* [Data in this exercise]

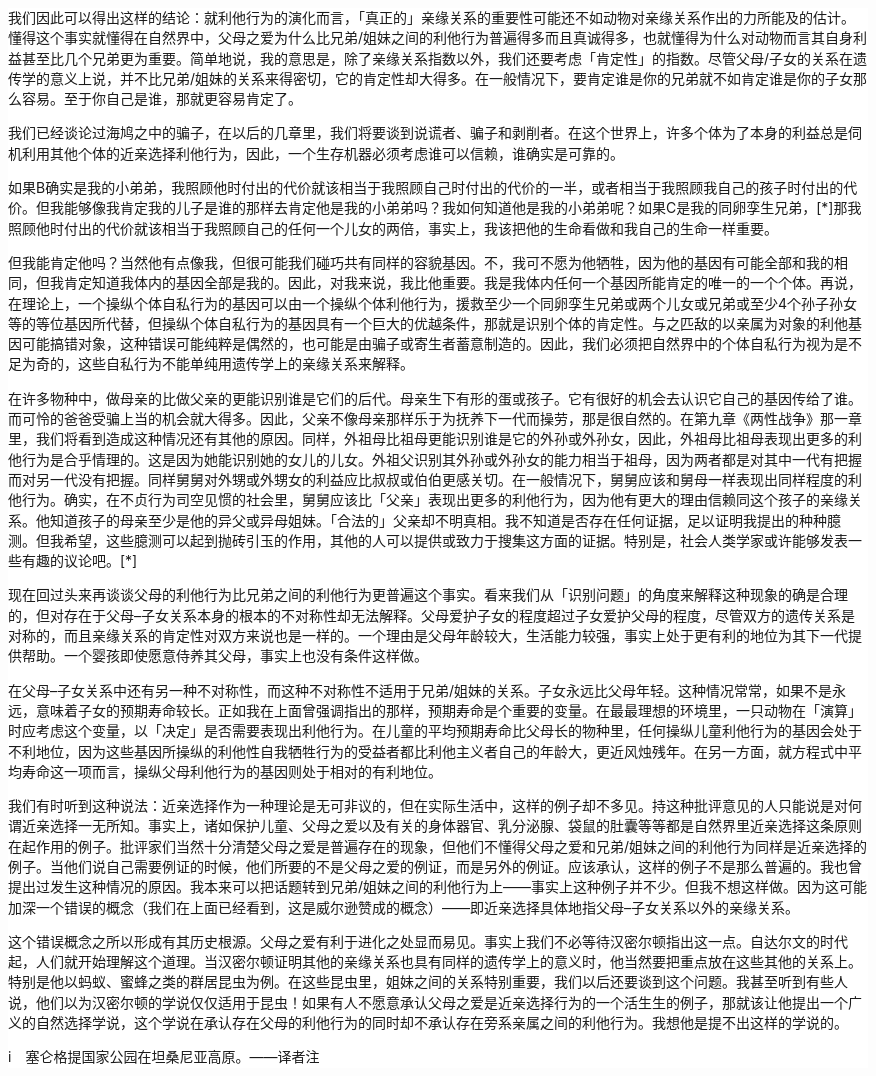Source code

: 我们因此可以得出这样的结论：就利他行为的演化而言，「真正的」亲缘关系的重要性可能还不如动物对亲缘关系作出的力所能及的估计。懂得这个事实就懂得在自然界中，父母之爱为什么比兄弟/姐妹之间的利他行为普遍得多而且真诚得多，也就懂得为什么对动物而言其自身利益甚至比几个兄弟更为重要。简单地说，我的意思是，除了亲缘关系指数以外，我们还要考虑「肯定性」的指数。尽管父母/子女的关系在遗传学的意义上说，并不比兄弟/姐妹的关系来得密切，它的肯定性却大得多。在一般情况下，要肯定谁是你的兄弟就不如肯定谁是你的子女那么容易。至于你自己是谁，那就更容易肯定了。

我们已经谈论过海鸠之中的骗子，在以后的几章里，我们将要谈到说谎者、骗子和剥削者。在这个世界上，许多个体为了本身的利益总是伺机利用其他个体的近亲选择利他行为，因此，一个生存机器必须考虑谁可以信赖，谁确实是可靠的。

如果B确实是我的小弟弟，我照顾他时付出的代价就该相当于我照顾自己时付出的代价的一半，或者相当于我照顾我自己的孩子时付出的代价。但我能够像我肯定我的儿子是谁的那样去肯定他是我的小弟弟吗？我如何知道他是我的小弟弟呢？如果C是我的同卵孪生兄弟，[*]那我照顾他时付出的代价就该相当于我照顾自己的任何一个儿女的两倍，事实上，我该把他的生命看做和我自己的生命一样重要。

但我能肯定他吗？当然他有点像我，但很可能我们碰巧共有同样的容貌基因。不，我可不愿为他牺牲，因为他的基因有可能全部和我的相同，但我肯定知道我体内的基因全部是我的。因此，对我来说，我比他重要。我是我体内任何一个基因所能肯定的唯一的一个个体。再说，在理论上，一个操纵个体自私行为的基因可以由一个操纵个体利他行为，援救至少一个同卵孪生兄弟或两个儿女或兄弟或至少4个孙子孙女等的等位基因所代替，但操纵个体自私行为的基因具有一个巨大的优越条件，那就是识别个体的肯定性。与之匹敌的以亲属为对象的利他基因可能搞错对象，这种错误可能纯粹是偶然的，也可能是由骗子或寄生者蓄意制造的。因此，我们必须把自然界中的个体自私行为视为是不足为奇的，这些自私行为不能单纯用遗传学上的亲缘关系来解释。

在许多物种中，做母亲的比做父亲的更能识别谁是它们的后代。母亲生下有形的蛋或孩子。它有很好的机会去认识它自己的基因传给了谁。而可怜的爸爸受骗上当的机会就大得多。因此，父亲不像母亲那样乐于为抚养下一代而操劳，那是很自然的。在第九章《两性战争》那一章里，我们将看到造成这种情况还有其他的原因。同样，外祖母比祖母更能识别谁是它的外孙或外孙女，因此，外祖母比祖母表现出更多的利他行为是合乎情理的。这是因为她能识别她的女儿的儿女。外祖父识别其外孙或外孙女的能力相当于祖母，因为两者都是对其中一代有把握而对另一代没有把握。同样舅舅对外甥或外甥女的利益应比叔叔或伯伯更感关切。在一般情况下，舅舅应该和舅母一样表现出同样程度的利他行为。确实，在不贞行为司空见惯的社会里，舅舅应该比「父亲」表现出更多的利他行为，因为他有更大的理由信赖同这个孩子的亲缘关系。他知道孩子的母亲至少是他的异父或异母姐妹。「合法的」父亲却不明真相。我不知道是否存在任何证据，足以证明我提出的种种臆测。但我希望，这些臆测可以起到抛砖引玉的作用，其他的人可以提供或致力于搜集这方面的证据。特别是，社会人类学家或许能够发表一些有趣的议论吧。[*]

现在回过头来再谈谈父母的利他行为比兄弟之间的利他行为更普遍这个事实。看来我们从「识别问题」的角度来解释这种现象的确是合理的，但对存在于父母–子女关系本身的根本的不对称性却无法解释。父母爱护子女的程度超过子女爱护父母的程度，尽管双方的遗传关系是对称的，而且亲缘关系的肯定性对双方来说也是一样的。一个理由是父母年龄较大，生活能力较强，事实上处于更有利的地位为其下一代提供帮助。一个婴孩即使愿意侍养其父母，事实上也没有条件这样做。

在父母–子女关系中还有另一种不对称性，而这种不对称性不适用于兄弟/姐妹的关系。子女永远比父母年轻。这种情况常常，如果不是永远，意味着子女的预期寿命较长。正如我在上面曾强调指出的那样，预期寿命是个重要的变量。在最最理想的环境里，一只动物在「演算」时应考虑这个变量，以「决定」是否需要表现出利他行为。在儿童的平均预期寿命比父母长的物种里，任何操纵儿童利他行为的基因会处于不利地位，因为这些基因所操纵的利他性自我牺牲行为的受益者都比利他主义者自己的年龄大，更近风烛残年。在另一方面，就方程式中平均寿命这一项而言，操纵父母利他行为的基因则处于相对的有利地位。

我们有时听到这种说法：近亲选择作为一种理论是无可非议的，但在实际生活中，这样的例子却不多见。持这种批评意见的人只能说是对何谓近亲选择一无所知。事实上，诸如保护儿童、父母之爱以及有关的身体器官、乳分泌腺、袋鼠的肚囊等等都是自然界里近亲选择这条原则在起作用的例子。批评家们当然十分清楚父母之爱是普遍存在的现象，但他们不懂得父母之爱和兄弟/姐妹之间的利他行为同样是近亲选择的例子。当他们说自己需要例证的时候，他们所要的不是父母之爱的例证，而是另外的例证。应该承认，这样的例子不是那么普遍的。我也曾提出过发生这种情况的原因。我本来可以把话题转到兄弟/姐妹之间的利他行为上——事实上这种例子并不少。但我不想这样做。因为这可能加深一个错误的概念（我们在上面已经看到，这是威尔逊赞成的概念）——即近亲选择具体地指父母–子女关系以外的亲缘关系。

这个错误概念之所以形成有其历史根源。父母之爱有利于进化之处显而易见。事实上我们不必等待汉密尔顿指出这一点。自达尔文的时代起，人们就开始理解这个道理。当汉密尔顿证明其他的亲缘关系也具有同样的遗传学上的意义时，他当然要把重点放在这些其他的关系上。特别是他以蚂蚁、蜜蜂之类的群居昆虫为例。在这些昆虫里，姐妹之间的关系特别重要，我们以后还要谈到这个问题。我甚至听到有些人说，他们以为汉密尔顿的学说仅仅适用于昆虫！如果有人不愿意承认父母之爱是近亲选择行为的一个活生生的例子，那就该让他提出一个广义的自然选择学说，这个学说在承认存在父母的利他行为的同时却不承认存在旁系亲属之间的利他行为。我想他是提不出这样的学说的。

i　塞仑格提国家公园在坦桑尼亚高原。——译者注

* [Job] Your answer should be the lines above that contain the word "在一般情况下", copied out.

* [Solution to this exercise]
: 我们因此可以得出这样的结论：就利他行为的演化而言，「真正的」亲缘关系的重要性可能还不如动物对亲缘关系作出的力所能及的估计。懂得这个事实就懂得在自然界中，父母之爱为什么比兄弟/姐妹之间的利他行为普遍得多而且真诚得多，也就懂得为什么对动物而言其自身利益甚至比几个兄弟更为重要。简单地说，我的意思是，除了亲缘关系指数以外，我们还要考虑「肯定性」的指数。尽管父母/子女的关系在遗传学的意义上说，并不比兄弟/姐妹的关系来得密切，它的肯定性却大得多。在一般情况下，要肯定谁是你的兄弟就不如肯定谁是你的子女那么容易。至于你自己是谁，那就更容易肯定了。
在许多物种中，做母亲的比做父亲的更能识别谁是它们的后代。母亲生下有形的蛋或孩子。它有很好的机会去认识它自己的基因传给了谁。而可怜的爸爸受骗上当的机会就大得多。因此，父亲不像母亲那样乐于为抚养下一代而操劳，那是很自然的。在第九章《两性战争》那一章里，我们将看到造成这种情况还有其他的原因。同样，外祖母比祖母更能识别谁是它的外孙或外孙女，因此，外祖母比祖母表现出更多的利他行为是合乎情理的。这是因为她能识别她的女儿的儿女。外祖父识别其外孙或外孙女的能力相当于祖母，因为两者都是对其中一代有把握而对另一代没有把握。同样舅舅对外甥或外甥女的利益应比叔叔或伯伯更感关切。在一般情况下，舅舅应该和舅母一样表现出同样程度的利他行为。确实，在不贞行为司空见惯的社会里，舅舅应该比「父亲」表现出更多的利他行为，因为他有更大的理由信赖同这个孩子的亲缘关系。他知道孩子的母亲至少是他的异父或异母姐妹。「合法的」父亲却不明真相。我不知道是否存在任何证据，足以证明我提出的种种臆测。但我希望，这些臆测可以起到抛砖引玉的作用，其他的人可以提供或致力于搜集这方面的证据。特别是，社会人类学家或许能够发表一些有趣的议论吧。[*]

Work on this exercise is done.